"""

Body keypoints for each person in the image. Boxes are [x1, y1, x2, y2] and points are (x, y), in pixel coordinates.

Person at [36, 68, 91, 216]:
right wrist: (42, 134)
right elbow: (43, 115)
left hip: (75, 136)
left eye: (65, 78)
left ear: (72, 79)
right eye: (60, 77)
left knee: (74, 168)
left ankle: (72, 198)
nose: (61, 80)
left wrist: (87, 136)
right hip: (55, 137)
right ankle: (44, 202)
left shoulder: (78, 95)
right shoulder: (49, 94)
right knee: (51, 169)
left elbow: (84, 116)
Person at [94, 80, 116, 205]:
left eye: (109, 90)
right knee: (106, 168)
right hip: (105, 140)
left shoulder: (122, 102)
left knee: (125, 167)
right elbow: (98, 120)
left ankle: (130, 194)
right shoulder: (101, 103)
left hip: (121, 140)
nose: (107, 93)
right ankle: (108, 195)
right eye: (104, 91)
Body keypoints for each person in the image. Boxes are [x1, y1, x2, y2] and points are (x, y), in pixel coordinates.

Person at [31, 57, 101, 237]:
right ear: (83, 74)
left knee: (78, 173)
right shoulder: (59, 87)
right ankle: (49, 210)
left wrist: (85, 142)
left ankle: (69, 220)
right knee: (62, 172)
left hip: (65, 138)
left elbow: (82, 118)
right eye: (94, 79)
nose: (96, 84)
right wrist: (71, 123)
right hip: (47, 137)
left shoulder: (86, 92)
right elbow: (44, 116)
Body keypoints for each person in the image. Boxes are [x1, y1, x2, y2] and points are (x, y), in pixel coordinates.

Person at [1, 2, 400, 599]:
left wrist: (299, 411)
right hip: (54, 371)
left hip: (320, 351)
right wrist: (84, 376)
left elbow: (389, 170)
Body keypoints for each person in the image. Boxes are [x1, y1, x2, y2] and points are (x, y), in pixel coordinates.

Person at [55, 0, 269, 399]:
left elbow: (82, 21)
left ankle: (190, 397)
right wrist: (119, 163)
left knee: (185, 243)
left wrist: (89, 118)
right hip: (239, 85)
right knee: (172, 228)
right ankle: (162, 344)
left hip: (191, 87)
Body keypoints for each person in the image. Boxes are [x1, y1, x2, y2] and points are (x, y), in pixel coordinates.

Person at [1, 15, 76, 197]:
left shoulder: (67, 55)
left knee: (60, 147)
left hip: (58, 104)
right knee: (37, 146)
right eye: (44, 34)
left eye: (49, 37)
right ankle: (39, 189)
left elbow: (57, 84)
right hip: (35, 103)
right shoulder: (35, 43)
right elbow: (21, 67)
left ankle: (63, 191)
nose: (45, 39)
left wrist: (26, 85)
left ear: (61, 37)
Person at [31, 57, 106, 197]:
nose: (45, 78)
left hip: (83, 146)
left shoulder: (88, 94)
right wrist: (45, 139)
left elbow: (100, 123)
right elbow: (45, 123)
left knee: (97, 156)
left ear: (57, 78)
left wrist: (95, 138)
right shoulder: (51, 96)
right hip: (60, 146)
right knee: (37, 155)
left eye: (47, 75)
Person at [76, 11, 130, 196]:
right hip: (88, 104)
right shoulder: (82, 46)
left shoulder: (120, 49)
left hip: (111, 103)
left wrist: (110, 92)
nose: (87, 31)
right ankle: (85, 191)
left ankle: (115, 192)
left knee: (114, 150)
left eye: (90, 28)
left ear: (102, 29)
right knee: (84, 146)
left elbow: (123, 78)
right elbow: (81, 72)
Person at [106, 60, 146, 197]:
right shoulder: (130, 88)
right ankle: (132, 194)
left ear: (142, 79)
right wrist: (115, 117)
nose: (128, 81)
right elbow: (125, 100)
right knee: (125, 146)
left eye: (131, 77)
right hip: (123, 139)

"""
"""

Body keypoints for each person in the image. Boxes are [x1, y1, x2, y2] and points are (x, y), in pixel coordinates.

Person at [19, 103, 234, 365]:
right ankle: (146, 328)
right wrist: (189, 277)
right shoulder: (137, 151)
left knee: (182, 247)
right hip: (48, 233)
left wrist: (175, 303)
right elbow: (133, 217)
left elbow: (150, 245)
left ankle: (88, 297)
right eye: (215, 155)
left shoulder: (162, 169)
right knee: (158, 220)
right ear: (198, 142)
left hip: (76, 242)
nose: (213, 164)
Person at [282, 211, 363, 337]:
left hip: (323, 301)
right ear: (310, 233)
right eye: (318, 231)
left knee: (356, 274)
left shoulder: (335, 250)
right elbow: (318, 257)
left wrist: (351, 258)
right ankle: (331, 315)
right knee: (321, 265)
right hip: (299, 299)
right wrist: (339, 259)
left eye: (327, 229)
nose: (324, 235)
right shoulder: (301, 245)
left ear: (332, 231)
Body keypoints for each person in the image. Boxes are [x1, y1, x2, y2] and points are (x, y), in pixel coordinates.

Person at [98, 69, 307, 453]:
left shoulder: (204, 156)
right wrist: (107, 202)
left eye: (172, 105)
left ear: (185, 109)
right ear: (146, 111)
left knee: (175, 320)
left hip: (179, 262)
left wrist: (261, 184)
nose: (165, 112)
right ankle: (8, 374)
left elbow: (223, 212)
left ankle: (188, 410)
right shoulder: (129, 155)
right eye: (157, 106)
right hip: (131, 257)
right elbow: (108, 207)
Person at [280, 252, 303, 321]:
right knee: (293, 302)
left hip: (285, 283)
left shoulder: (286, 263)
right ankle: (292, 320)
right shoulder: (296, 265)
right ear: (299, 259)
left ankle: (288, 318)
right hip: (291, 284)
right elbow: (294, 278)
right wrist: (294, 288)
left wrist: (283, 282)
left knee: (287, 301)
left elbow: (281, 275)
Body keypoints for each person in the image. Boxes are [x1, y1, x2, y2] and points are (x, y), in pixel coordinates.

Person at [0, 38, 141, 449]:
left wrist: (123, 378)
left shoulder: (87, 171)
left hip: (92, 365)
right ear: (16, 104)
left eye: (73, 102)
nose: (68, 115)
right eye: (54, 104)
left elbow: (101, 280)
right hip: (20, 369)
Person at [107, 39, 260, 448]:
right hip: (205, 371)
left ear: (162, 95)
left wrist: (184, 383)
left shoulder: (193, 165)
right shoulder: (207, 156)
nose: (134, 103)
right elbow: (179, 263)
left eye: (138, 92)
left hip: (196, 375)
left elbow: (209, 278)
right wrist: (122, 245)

"""

Everything above from the line containing "right eye: (44, 34)" down to the line containing "left elbow: (100, 123)" is to be transcribed exactly, with both of those lines included and nothing else added.

right eye: (44, 34)
left eye: (49, 37)
right ankle: (39, 189)
left elbow: (57, 84)
right hip: (35, 103)
right shoulder: (35, 43)
right elbow: (21, 67)
left ankle: (63, 191)
nose: (45, 39)
left wrist: (26, 85)
left ear: (61, 37)
Person at [31, 57, 106, 197]:
nose: (45, 78)
left hip: (83, 146)
left shoulder: (88, 94)
right wrist: (45, 139)
left elbow: (100, 123)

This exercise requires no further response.